Il presidente americano ha detto inoltre che gli Stati uniti monitorano 24 ore su 24 le installazioni nucleari iraniane colpite dai bombardamenti americani.
Per Approfondire
15 maggio 2026
Iran: Trump, campagna militare Usa continuerà
Il presidente Usa Donald Trump, nel corso del suo incontro con Xi Jinping a Zhongnanhai ha affermato che la sua campagna militare contro l’Iran “continuerà”, lasciando intendere che sta seriamente valutando la ripresa degli attacchi. Lo riporta la Cnn. Trump ha anche aggiunto che Xi si è impegnato a non fornire equipaggiamento militare a Teheran.
15 maggio 2026
Iran, Araghchi incontra il ministro russo Lavrov
Il ministro degli Esteri iraniano Abbas Araghchi ha discusso del dossier nucleare iraniano con il ministro degli Esteri russo Sergey Lavrov. L’incontro si è svolto a margine della riunione dei ministri degli Esteri dei Brics a New Delhi.

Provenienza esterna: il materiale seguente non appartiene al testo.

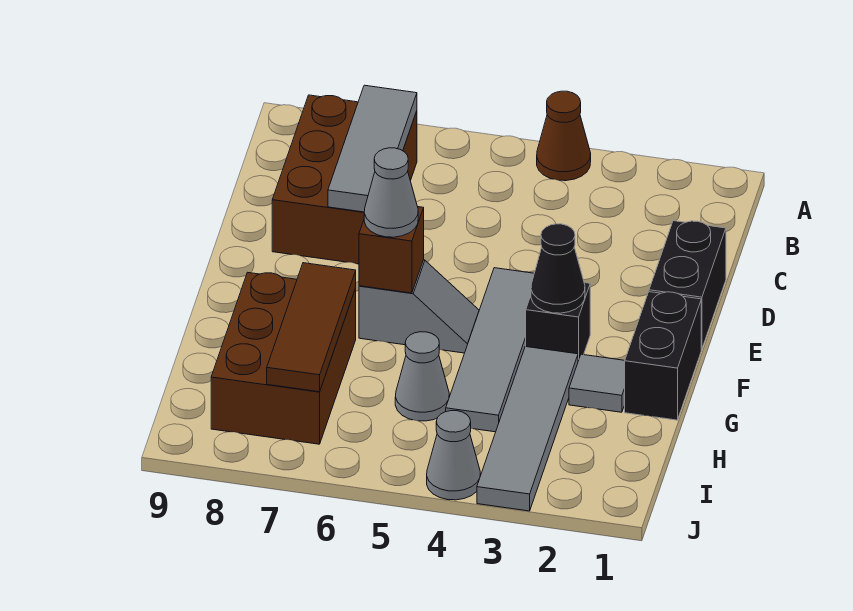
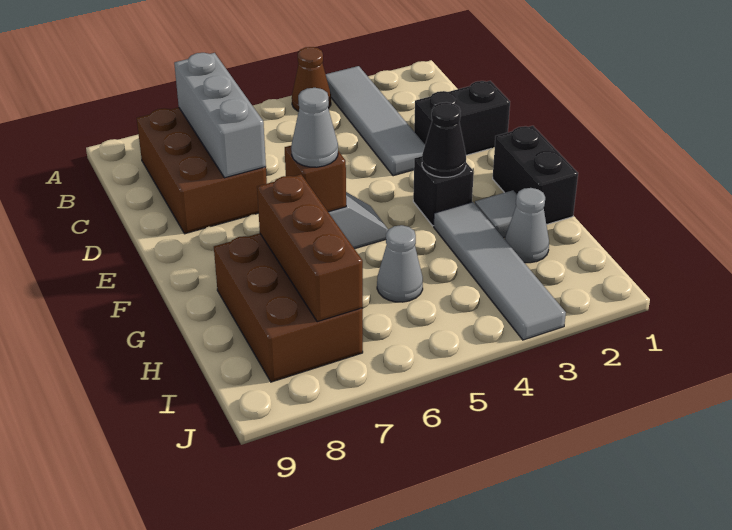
grey tile B7:D7 level 2 -> grey brick B7:D7 level 2
black brick D1:E1 level 1 -> black brick D1:D2 level 1
grey tile E4:H4 level 1 -> grey tile A3:D3 level 1
brown tile G7:I7 level 2 -> brown brick G7:I7 level 2
grey cone J4 level 1 -> grey cone H2 level 1

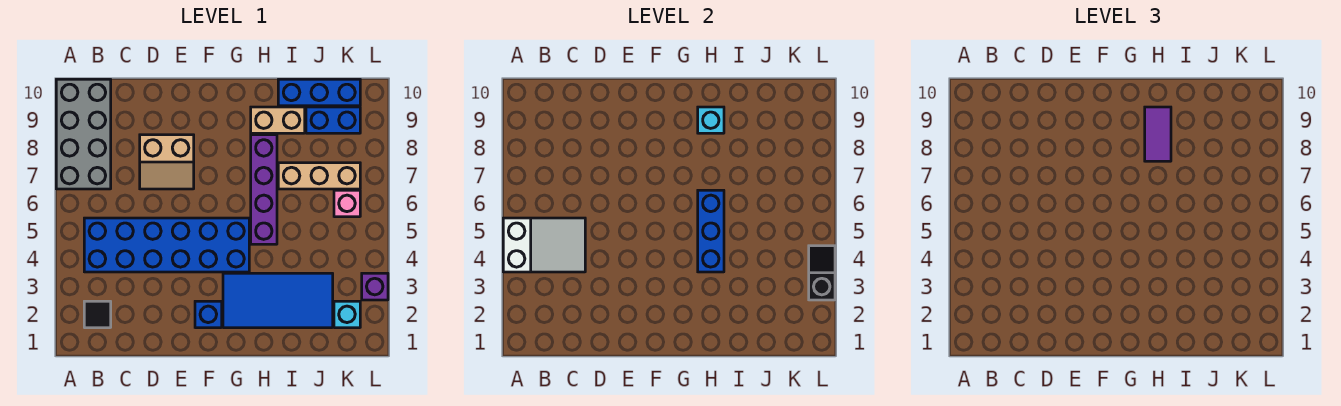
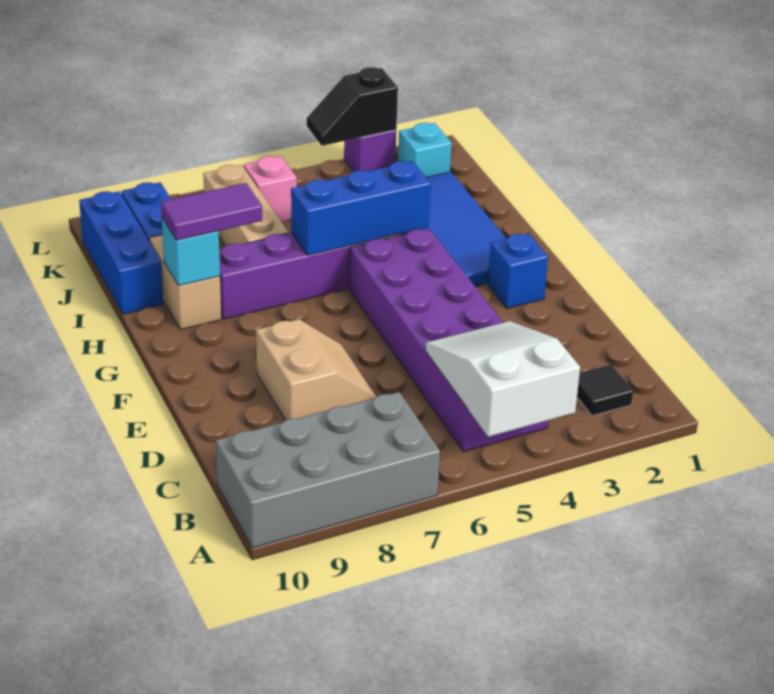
blue brick B4:G5 level 1 -> purple brick B4:G5 level 1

“Le parti hanno scambiato opinioni sui recenti sviluppi in Asia occidentale e sui negoziati relativi alla questione nucleare iraniana”, ha indicato il ministero in una nota.
15 maggio 2026
Trump a Xi: vogliamo Hormuz aperta e Iran senza armi nucleari
Cina e Stati uniti vogliono la fine della guerra in Iran, lo Stretto di Hormuz aperto e un’Iran senza armi nucleari. Lo ha detto il presidente Usa Donald Trump rivolgendosi al presidente cinese Xi Jinping durante l’incontro a Zhongnanhai, a Pechino.
“Credo che abbiamo discusso dell’Iran. La pensiamo in modo molto simile, giusto? Vogliamo che finisca. Non vogliamo che abbiano un’arma nucleare. Vogliamo lo stretto aperto”, ha detto Trump.